- [About this exercise]: Please return the entries word for word, starting at the first line and ending with the line that contains "Simovica 2v".

****************

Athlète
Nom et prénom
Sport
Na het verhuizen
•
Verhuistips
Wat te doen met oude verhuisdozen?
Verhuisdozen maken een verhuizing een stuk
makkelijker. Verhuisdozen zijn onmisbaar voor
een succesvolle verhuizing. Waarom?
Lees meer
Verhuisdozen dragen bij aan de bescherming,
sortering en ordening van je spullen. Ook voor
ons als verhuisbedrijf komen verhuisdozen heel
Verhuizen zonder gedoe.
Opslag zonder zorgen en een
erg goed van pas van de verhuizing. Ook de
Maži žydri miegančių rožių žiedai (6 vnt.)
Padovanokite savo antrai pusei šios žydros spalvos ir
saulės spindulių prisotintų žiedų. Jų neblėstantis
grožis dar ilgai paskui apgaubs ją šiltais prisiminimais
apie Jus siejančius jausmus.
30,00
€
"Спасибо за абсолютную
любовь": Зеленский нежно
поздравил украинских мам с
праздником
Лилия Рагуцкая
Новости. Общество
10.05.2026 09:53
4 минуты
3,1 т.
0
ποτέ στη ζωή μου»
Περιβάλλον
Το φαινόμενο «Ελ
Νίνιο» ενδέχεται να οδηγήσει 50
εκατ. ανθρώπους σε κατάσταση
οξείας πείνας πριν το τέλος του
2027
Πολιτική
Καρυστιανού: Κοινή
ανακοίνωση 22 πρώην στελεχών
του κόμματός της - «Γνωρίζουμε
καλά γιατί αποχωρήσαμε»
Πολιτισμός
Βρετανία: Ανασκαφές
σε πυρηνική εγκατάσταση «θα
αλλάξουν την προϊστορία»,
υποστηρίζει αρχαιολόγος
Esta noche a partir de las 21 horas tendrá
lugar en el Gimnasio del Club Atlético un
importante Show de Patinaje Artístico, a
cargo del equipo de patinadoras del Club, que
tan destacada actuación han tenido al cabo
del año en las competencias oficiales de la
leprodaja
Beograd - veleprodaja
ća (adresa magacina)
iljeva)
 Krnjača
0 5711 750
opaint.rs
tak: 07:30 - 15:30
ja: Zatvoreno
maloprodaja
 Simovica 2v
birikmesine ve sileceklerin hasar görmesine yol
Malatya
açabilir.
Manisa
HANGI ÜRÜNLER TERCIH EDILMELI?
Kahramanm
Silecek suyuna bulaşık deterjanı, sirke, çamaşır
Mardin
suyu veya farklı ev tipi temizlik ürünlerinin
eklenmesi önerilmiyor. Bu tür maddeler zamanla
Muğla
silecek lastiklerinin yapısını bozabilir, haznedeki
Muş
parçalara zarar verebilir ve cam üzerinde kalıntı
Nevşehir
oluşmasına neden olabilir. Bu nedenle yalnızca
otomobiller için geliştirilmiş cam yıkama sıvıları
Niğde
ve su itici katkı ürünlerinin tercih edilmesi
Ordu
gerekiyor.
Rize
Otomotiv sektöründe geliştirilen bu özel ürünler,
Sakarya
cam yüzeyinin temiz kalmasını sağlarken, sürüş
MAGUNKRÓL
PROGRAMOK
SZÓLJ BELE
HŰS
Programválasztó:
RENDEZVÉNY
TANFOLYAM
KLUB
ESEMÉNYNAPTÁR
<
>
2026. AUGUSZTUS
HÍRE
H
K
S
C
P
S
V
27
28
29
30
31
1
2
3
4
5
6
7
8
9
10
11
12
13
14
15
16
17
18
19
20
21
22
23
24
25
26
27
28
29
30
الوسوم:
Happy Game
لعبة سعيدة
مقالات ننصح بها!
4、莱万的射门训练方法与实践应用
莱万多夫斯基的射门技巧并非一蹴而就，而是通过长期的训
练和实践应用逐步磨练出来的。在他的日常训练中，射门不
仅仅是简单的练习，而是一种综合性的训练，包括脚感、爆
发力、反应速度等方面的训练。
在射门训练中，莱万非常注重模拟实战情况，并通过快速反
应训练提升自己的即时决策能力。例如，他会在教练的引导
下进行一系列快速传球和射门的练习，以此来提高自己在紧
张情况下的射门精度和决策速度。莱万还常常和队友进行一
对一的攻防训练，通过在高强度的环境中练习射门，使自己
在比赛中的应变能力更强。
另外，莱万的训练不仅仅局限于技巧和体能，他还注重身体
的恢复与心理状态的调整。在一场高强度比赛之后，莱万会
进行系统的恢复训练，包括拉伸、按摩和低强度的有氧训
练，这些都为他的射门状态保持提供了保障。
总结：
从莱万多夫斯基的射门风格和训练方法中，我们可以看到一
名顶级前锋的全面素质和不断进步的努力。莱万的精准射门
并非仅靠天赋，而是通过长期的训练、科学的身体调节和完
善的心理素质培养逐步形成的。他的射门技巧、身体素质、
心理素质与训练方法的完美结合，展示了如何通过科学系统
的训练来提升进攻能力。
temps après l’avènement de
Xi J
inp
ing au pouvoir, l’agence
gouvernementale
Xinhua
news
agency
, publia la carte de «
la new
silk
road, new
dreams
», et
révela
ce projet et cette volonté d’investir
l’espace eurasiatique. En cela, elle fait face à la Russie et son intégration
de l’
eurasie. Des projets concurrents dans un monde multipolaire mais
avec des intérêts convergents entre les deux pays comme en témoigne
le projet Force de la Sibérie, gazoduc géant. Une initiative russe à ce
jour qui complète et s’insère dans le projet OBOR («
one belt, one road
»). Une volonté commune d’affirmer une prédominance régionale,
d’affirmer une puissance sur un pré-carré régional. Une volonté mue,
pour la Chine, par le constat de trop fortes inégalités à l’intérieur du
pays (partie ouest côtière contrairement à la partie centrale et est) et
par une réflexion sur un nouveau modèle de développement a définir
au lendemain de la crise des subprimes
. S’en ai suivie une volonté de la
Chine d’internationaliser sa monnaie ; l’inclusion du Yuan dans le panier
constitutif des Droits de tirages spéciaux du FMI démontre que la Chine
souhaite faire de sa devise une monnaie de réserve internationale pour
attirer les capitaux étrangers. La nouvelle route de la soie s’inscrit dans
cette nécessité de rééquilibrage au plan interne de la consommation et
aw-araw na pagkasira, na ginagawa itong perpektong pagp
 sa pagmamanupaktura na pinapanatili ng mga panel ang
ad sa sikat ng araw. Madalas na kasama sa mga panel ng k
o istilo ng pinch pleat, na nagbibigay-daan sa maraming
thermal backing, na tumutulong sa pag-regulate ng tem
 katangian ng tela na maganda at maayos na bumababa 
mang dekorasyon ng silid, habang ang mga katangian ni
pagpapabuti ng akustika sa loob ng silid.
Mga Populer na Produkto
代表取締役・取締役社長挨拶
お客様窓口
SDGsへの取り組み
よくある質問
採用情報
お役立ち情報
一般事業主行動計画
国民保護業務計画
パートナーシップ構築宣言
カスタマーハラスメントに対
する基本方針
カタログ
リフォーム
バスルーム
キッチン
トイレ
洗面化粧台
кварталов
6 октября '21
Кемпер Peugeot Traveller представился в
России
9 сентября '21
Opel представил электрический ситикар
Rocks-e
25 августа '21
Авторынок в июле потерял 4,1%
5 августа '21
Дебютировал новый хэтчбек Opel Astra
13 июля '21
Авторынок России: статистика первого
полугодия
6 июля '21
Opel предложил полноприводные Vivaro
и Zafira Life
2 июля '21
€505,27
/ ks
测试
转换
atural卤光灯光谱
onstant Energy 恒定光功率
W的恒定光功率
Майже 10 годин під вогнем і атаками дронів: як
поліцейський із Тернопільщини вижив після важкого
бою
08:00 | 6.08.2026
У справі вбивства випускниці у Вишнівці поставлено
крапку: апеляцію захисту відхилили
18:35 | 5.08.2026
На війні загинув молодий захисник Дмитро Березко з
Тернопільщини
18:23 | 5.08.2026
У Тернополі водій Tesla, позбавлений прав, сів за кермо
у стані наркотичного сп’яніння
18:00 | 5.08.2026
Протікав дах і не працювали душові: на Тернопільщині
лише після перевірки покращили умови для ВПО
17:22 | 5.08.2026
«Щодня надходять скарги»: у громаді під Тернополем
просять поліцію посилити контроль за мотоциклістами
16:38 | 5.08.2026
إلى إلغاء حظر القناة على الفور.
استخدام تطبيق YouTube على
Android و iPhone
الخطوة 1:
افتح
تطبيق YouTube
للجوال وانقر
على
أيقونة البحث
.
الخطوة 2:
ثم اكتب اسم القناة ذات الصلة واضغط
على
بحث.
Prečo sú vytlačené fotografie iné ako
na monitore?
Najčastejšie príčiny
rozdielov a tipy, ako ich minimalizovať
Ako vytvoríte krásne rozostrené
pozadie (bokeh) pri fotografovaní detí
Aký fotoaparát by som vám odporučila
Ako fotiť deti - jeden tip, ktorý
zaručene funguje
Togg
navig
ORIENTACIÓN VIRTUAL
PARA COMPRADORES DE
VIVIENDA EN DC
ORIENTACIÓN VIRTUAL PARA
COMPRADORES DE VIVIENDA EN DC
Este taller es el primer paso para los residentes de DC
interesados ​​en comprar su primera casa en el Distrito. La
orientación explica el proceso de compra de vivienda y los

****************

- [Task result]:
Athlète
Nom et prénom
Sport
Na het verhuizen
•
Verhuistips
Wat te doen met oude verhuisdozen?
Verhuisdozen maken een verhuizing een stuk
makkelijker. Verhuisdozen zijn onmisbaar voor
een succesvolle verhuizing. Waarom?
Lees meer
Verhuisdozen dragen bij aan de bescherming,
sortering en ordening van je spullen. Ook voor
ons als verhuisbedrijf komen verhuisdozen heel
Verhuizen zonder gedoe.
Opslag zonder zorgen en een
erg goed van pas van de verhuizing. Ook de
Maži žydri miegančių rožių žiedai (6 vnt.)
Padovanokite savo antrai pusei šios žydros spalvos ir
saulės spindulių prisotintų žiedų. Jų neblėstantis
grožis dar ilgai paskui apgaubs ją šiltais prisiminimais
apie Jus siejančius jausmus.
30,00
€
"Спасибо за абсолютную
любовь": Зеленский нежно
поздравил украинских мам с
праздником
Лилия Рагуцкая
Новости. Общество
10.05.2026 09:53
4 минуты
3,1 т.
0
ποτέ στη ζωή μου»
Περιβάλλον
Το φαινόμενο «Ελ
Νίνιο» ενδέχεται να οδηγήσει 50
εκατ. ανθρώπους σε κατάσταση
οξείας πείνας πριν το τέλος του
2027
Πολιτική
Καρυστιανού: Κοινή
ανακοίνωση 22 πρώην στελεχών
του κόμματός της - «Γνωρίζουμε
καλά γιατί αποχωρήσαμε»
Πολιτισμός
Βρετανία: Ανασκαφές
σε πυρηνική εγκατάσταση «θα
αλλάξουν την προϊστορία»,
υποστηρίζει αρχαιολόγος
Esta noche a partir de las 21 horas tendrá
lugar en el Gimnasio del Club Atlético un
importante Show de Patinaje Artístico, a
cargo del equipo de patinadoras del Club, que
tan destacada actuación han tenido al cabo
del año en las competencias oficiales de la
leprodaja
Beograd - veleprodaja
ća (adresa magacina)
iljeva)
 Krnjača
0 5711 750
opaint.rs
tak: 07:30 - 15:30
ja: Zatvoreno
maloprodaja
 Simovica 2v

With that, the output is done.